TQM(Total Quality Management)

詳細解説

はじめに

トヨタの品質・仕事の質の向上への取組みは、会社の成長とともに変化し、会社の発展を支えてきた。

まず、品質管理の原点は、1937年(昭和12年)の創業から1950年代までの会社の基盤づくりの時代に形成された。そして、1960年代の高度成長の時代に入ると、TQC(Total Quality Control:総合的品質管理)が導入され、方針管理やQCサークル活動などの会社発展の基盤となる仕組みが構築された。

1970年代から1980年代にかけては、 1982年のトヨタ自動車工業とトヨタ自動車販売の合併などにより、TQCが販売部門や海外事業体を含めた全社的な活動に拡大された。

1990年代のバブル経済崩壊後は、本格的なグローバル化を前にして会社の体質強化の時代となり、TQCを「人と組織の活力を高める活動」として浸透させるべく、TQM(Total Quality Management)への進化が図られた。

さらに、2000年代以降は、一層のグローバル化の進展のなか、品質問題を契機として「原点に立ち返ったTQMの実践」が図られている。

1. 品質管理の原点

(1)品質管理・品質保証の歴史の起点

トヨタがQC(品質管理)を導入したのは戦後であるが、トヨタの品質管理・品質保証の歴史は、すでに戦前において、豊田佐吉の言葉や豊田喜一郎の「監査改良の精神」にその起点を見出すことができる。

佐吉は、「充分営業的試験をなし、その成績充分にあがらざる間は、決して販売すべきものにあらず(十分な商品テストを行わなければ、真価を世に問うてはいけない)」と記し、喜一郎は、1937年(昭和12年)の創業時に社長直轄の組織として監査改良部を設置した。

当時は品質管理という言葉も手法も存在しなかったが、「消費者の要望を直接把握し、これを商品に反映する」「製品の品質と業務の運営を監査し、これを改善する」という喜一郎の監査改良の精神は、トヨタが創業当時から「品質」を「製品の品質」のみならず「仕事の質」としても捉えていたことを示すものであり、後のTQCやTQMに通じるものと言える。

豊田佐吉の遺訓、豊田喜一郎の「監査改良の精神」

豊田佐吉の遺訓、豊田喜一郎の「監査改良の精神」

(2)QC(品質管理)のはじまり

戦後間もない1949年(昭和24年)以降、トヨタは、アメリカで新たに導入された品質管理の手法の研究に着手し、様々な制度や研修にこれを取り入れた。

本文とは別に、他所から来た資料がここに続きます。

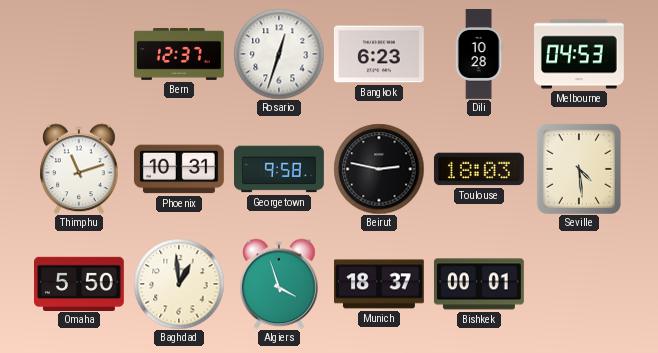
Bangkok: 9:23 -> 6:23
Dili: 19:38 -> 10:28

当時、わが国のモノづくりにおける品質管理の水準はまだ低く、「Made in Japan」は「安かろう、悪かろう」の代名詞と揶揄されるような状況であった。こうした状況を克服するためには、不良品を検査で除くのではなく、一つひとつの工程で不良原因の対策を行い、不良品が出ないよう工程を維持管理していく必要があった。

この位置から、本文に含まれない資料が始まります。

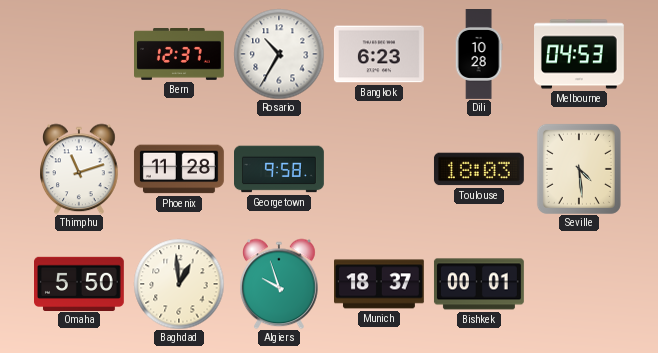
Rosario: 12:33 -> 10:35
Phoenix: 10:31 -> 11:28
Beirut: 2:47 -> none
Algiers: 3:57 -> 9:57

エアーマイクロメーターでクランクシャフトを測定し管理図に記入

エアーマイクロメーターで
クランクシャフトを測定し管理図に記入

そこで、まず1949年末に、緊急の課題であった製造工程での不良品低減に対して、特性要因図に基づき不良の要因を検討し、その要因のばらつきを管理図で明らかにすることで対策につなげるという、QC的アプローチが導入され、翌年、機械工場で管理図法が試験的に適用された。これが、トヨタにおけるSQC(Statistical Quality Control 統計的品質管理)のはじまりである。

検査部内教育に使ったハンドブック

検査部内教育に使ったハンドブック

1951年には、品質管理の考え方の普及をするため、検査関係者を対象にQC教育が導入された。QC教育は、1953年からは全社の現場の管理・監督者中心に、その翌年からは協力工場にも広げられた。

また、1951年、「研究と創造の精神」を常に持った改善の考え方の浸透を目的に、フォード社の「サジェッションプラン」を参考として「創意工夫提案制度」が発足した。これは、豊田英二常務(当時)と斉藤尚一常務(当時)が同年渡米して米国の自動車製造工場を視察した際、従業員による改善提案制度の必要性を痛感したことによるものである。「創意工夫提案制度」は、1956年から「創意くふう提案制度」と名称を変えて、現在まで続いている。